Believability: Not applicable.

Writing Style: First person, past tense. Very vivid imagery, just like the last book, somewhat modern dialogue which didn't wholly work for me, but also didn't throw the story off.

Content: Some rather heated kissing scenes. It doesn't go anywhere, though.

Conclusion: I'm rather glad that this is only a trilogy, otherwise it would threaten to have a recurring ending: faceoff with the Darkling, Alina escapes him, but doesn't defeat him. There's only so many times you can do that with a villain before they look weak. I am very curious to see what happens next in Rise and Ruin. Since it is the last book, I'm not too worried about Nikolai becoming a romantic interest. But if Mal died, I can't say I would miss him.

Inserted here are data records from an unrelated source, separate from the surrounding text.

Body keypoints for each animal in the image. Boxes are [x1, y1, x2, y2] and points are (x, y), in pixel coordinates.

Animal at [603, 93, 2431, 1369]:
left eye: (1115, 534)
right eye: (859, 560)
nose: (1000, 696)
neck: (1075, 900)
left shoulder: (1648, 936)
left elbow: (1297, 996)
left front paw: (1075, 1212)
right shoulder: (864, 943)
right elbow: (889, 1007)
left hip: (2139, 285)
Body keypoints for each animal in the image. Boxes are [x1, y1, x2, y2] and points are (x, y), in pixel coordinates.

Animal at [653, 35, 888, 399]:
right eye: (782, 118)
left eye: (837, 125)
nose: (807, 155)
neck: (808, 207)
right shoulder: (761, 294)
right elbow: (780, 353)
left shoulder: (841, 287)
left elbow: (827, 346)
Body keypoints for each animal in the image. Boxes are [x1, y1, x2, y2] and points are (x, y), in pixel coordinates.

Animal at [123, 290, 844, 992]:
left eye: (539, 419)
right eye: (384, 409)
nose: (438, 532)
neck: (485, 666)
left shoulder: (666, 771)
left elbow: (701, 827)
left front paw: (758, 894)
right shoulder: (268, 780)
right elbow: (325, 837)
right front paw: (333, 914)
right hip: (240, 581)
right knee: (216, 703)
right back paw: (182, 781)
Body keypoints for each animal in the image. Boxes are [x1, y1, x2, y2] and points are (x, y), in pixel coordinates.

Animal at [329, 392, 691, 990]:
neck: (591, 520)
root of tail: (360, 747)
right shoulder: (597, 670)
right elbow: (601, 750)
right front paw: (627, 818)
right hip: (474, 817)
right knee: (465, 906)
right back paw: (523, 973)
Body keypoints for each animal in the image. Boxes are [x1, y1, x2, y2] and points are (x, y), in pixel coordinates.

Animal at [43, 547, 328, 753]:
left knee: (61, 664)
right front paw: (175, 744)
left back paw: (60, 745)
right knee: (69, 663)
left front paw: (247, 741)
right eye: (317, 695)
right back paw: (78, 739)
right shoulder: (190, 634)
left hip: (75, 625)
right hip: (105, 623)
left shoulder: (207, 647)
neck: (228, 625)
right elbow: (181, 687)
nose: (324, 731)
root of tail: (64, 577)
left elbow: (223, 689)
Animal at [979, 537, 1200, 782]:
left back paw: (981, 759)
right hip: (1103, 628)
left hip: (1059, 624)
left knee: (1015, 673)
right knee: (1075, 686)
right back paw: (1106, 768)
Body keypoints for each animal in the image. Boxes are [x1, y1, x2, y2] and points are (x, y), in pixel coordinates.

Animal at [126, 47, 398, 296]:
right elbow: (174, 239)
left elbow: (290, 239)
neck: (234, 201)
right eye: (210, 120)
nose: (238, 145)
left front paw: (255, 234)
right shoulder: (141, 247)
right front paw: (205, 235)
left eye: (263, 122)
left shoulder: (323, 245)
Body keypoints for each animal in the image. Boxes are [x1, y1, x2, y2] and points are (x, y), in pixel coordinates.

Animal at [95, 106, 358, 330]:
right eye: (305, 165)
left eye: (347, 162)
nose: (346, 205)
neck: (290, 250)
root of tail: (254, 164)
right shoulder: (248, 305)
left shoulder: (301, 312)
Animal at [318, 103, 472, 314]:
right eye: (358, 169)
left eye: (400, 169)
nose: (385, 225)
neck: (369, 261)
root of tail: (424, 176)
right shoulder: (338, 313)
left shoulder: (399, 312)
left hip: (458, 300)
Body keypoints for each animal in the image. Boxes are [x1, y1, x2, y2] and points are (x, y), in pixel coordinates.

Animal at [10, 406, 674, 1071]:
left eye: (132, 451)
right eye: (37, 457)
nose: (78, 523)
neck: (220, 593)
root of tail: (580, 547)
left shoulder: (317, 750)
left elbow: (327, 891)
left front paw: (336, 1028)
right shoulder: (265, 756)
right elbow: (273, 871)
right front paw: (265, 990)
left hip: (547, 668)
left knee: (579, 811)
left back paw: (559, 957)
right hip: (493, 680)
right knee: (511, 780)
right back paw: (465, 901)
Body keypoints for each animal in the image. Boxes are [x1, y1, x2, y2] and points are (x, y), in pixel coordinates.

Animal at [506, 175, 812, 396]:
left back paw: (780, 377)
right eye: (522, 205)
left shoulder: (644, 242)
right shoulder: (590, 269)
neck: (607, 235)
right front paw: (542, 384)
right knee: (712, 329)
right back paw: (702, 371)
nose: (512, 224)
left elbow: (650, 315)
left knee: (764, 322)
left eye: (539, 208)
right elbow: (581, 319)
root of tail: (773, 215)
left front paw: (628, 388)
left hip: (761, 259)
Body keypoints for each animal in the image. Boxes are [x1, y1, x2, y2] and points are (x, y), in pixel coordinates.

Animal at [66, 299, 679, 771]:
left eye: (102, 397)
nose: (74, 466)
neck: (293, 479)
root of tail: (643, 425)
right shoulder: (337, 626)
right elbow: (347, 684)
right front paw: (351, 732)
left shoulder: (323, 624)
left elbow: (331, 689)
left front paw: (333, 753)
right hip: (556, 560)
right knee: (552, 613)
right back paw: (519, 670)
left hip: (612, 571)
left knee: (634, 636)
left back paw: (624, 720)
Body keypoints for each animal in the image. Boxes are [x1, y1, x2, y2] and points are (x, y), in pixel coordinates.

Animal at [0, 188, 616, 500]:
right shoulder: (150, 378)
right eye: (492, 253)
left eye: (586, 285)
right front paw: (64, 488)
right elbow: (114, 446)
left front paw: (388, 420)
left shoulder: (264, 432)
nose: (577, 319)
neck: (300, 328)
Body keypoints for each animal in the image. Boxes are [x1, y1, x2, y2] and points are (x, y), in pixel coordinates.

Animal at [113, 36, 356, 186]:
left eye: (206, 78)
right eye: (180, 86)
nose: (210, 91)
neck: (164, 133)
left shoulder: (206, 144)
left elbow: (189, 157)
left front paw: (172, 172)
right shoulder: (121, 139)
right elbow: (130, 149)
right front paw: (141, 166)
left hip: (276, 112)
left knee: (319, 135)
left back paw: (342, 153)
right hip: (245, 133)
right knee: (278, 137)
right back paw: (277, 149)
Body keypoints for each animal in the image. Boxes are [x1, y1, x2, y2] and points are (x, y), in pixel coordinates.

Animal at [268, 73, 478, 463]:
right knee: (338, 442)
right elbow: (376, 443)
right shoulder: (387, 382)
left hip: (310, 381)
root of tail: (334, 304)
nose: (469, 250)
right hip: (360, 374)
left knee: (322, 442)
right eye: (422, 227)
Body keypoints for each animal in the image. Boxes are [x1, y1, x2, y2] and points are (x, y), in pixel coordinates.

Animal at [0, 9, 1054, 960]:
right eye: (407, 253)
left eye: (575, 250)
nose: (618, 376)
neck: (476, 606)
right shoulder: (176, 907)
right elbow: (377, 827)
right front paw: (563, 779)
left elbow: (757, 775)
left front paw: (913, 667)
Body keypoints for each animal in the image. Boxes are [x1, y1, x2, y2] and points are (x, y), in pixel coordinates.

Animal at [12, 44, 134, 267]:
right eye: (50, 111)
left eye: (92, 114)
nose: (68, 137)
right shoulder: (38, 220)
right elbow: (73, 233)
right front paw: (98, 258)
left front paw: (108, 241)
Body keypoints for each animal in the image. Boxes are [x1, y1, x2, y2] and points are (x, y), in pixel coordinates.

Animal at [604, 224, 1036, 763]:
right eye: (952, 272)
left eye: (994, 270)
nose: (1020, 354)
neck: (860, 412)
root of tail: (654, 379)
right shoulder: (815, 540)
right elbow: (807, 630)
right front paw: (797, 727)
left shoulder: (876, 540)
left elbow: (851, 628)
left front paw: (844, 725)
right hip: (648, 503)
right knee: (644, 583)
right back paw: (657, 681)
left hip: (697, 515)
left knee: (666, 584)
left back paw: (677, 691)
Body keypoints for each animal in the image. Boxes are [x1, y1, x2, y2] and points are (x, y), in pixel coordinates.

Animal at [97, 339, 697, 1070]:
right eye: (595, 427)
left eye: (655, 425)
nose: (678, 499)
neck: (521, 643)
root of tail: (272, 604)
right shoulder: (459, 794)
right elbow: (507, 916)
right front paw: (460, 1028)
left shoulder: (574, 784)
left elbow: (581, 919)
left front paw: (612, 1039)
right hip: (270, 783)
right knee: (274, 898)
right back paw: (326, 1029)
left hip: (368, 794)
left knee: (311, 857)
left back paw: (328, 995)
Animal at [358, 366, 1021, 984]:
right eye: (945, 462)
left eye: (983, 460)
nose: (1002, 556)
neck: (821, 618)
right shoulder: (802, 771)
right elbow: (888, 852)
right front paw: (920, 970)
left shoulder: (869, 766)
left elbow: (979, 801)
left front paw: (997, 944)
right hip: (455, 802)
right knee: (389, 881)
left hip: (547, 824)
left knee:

Recommended Audience: Girl-read, seventeen-and-up, fans of fantasy and Russian-esque worlds!

Others in The Grisha Trilogy:
1)Shadow and Bone
2)Siege and Storm
3)Rise and Ruin


  1. Hmm...I haven't tried this series yet, and I think I better wait until after your review for the third book now. The lack of communication and/or romantic troubles sound like they could become somewhat bothersome down the road.

    1. Probably a good idea; the third book could make or break this series. Though the world building and Nikolai, I think, will always be awesome. ;)

  2. YAY! So glad to hear you enjoyed it! Everyone seems to love this book, can't wait to read it later this year!!

    1. I hope you enjoy it when you get around to reading it, Wajiha! It's a wonderful series!